In order to give a definition of the kinetic energy, let's just consider an ordinary system that will enable us to build some intuition. Here we'll consider an object of constant mass $m$ and velocity $\mathbf{v}$. Then by definition of the momentum $\mathbf{p}$:
$$
\mathbf{p} = m \mathbf{v}.
$$
Now let's insert this in Newton's second law and perform a dot product with $\mathbf{v}$ on both sides with the idea to latter integrate the formula :
$$
\begin{eqnarray}
\mathbf{v} \cdot \frac{d (m ~\mathbf{v})}{dt} &=& \mathbf{v} \cdot \mathbf{F}\\
\frac{d }{dt} \left(\frac{m ~\mathbf{v}^2}{2}\right) &=& \mathbf{v} \cdot \mathbf{F}\\
d \left(\frac{m ~\mathbf{v}^2}{2}\right) &=& \mathbf{v} \cdot \mathbf{F} ~ dt
\end{eqnarray}
$$
Then we can already see that the natural quantity $K = \frac{m ~\mathbf{v}^2}{2}$ varies if the quantity $ \mathbf{v} \cdot \mathbf{F} ~ dt$ varies. We then can decide to call this new quantity $K$ the kinetic energy since it is a new quantity that depends on the speed only and we can refine the expression of $ \mathbf{v} \cdot \mathbf{F} ~ dt$ :
$$
\frac{d\mathbf{s}}{dt} \cdot \mathbf{F} ~ dt = \mathbf{F} \cdot d\mathbf{s}
$$
where we used that $\mathbf{v} = \frac{d\mathbf{s}}{dt}$.
As we did for $K$ we'll name this new quantity $W$. We'll call it work since it represents an amount of force carried along some path.

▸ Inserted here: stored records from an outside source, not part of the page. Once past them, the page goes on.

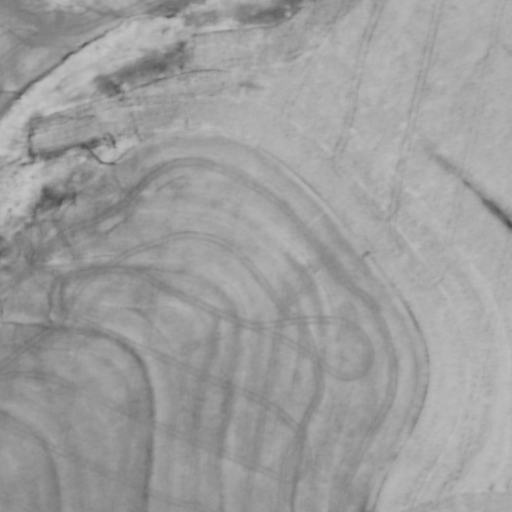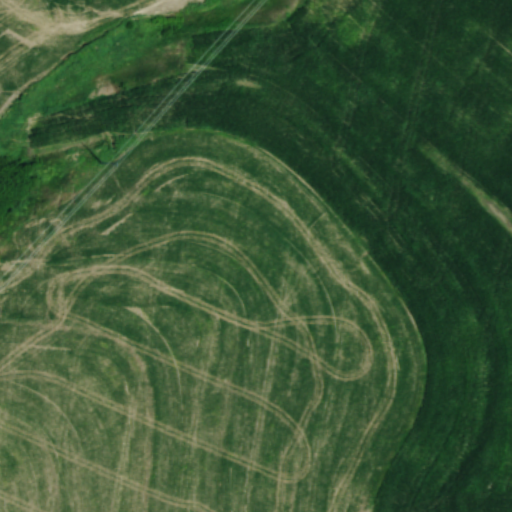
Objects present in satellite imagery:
power tower: (172, 80)
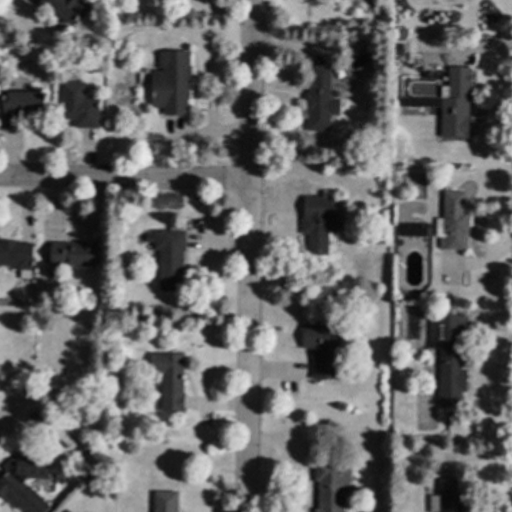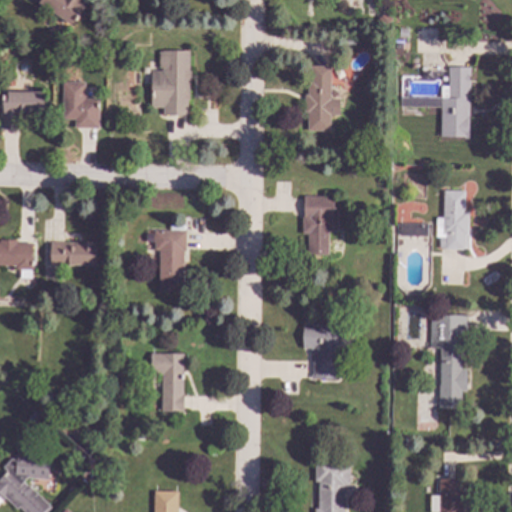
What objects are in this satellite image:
building: (64, 8)
building: (64, 8)
building: (402, 33)
building: (351, 41)
building: (170, 82)
building: (170, 83)
building: (319, 99)
building: (319, 99)
building: (455, 103)
building: (448, 104)
building: (78, 106)
building: (79, 106)
building: (18, 107)
building: (19, 107)
road: (122, 180)
building: (318, 220)
building: (452, 221)
building: (318, 222)
building: (452, 222)
building: (412, 230)
building: (413, 230)
building: (15, 254)
building: (72, 254)
building: (73, 254)
road: (244, 255)
building: (17, 256)
building: (169, 259)
building: (169, 260)
building: (110, 313)
building: (321, 349)
building: (321, 349)
building: (449, 357)
building: (448, 358)
building: (168, 380)
building: (169, 380)
building: (33, 417)
building: (138, 437)
building: (24, 481)
building: (23, 482)
building: (330, 485)
building: (330, 486)
building: (448, 496)
building: (449, 496)
building: (164, 501)
building: (164, 501)
building: (64, 510)
building: (65, 511)
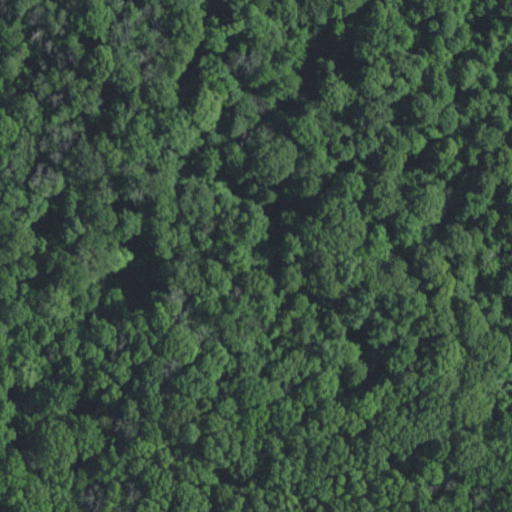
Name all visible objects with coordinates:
building: (179, 390)
road: (207, 415)
road: (286, 496)
road: (209, 511)
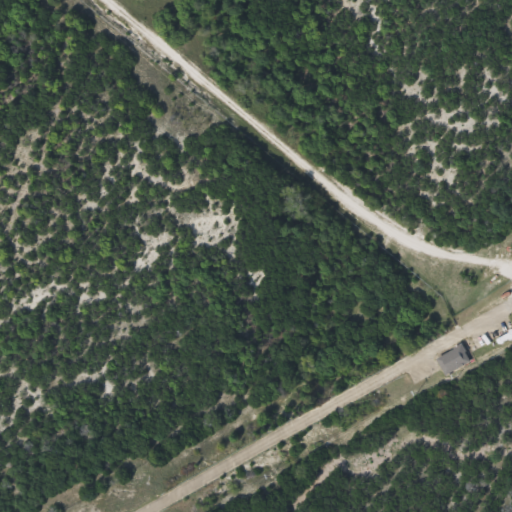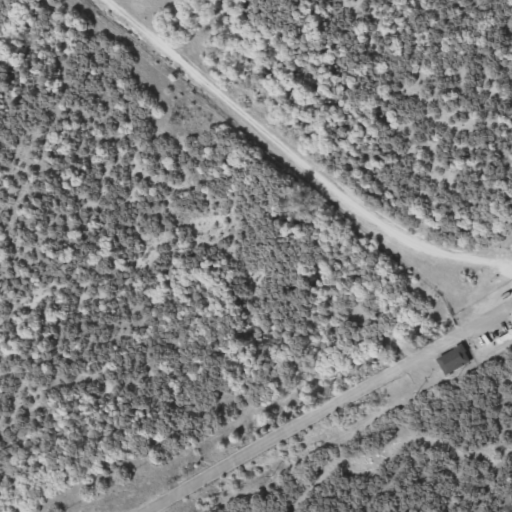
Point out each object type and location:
building: (455, 356)
road: (326, 404)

Work properly defined is the integral of this quantity between two points A and B.
$$ W_{AB} = \int_A^B \mathbf{F} \cdot d\mathbf{s} $$
So this should settle the matter.
One last point, this little demonstration was meant to show how the $\frac{1}{2}$ factor naturally arrises from the fundamental equations of dynamics. However, nothing forced us except some good sense, to chose $K = \frac{m ~\mathbf{v}^2}{2}$ as the definition of the kinetic energy and it has, now, been accepted as an international convention or, let's just say, usage. Therefore, anyone giving the amount of kinetic energy would use this relation for the kinetic energy -- otherwise, this person would have to specify it before hand, and faces a cumbersome process that may loose this person's audience.
Remark : In the derivation, we didn't use the condition that the mass was constant, it never left the differential operator $\frac{d}{dt}$.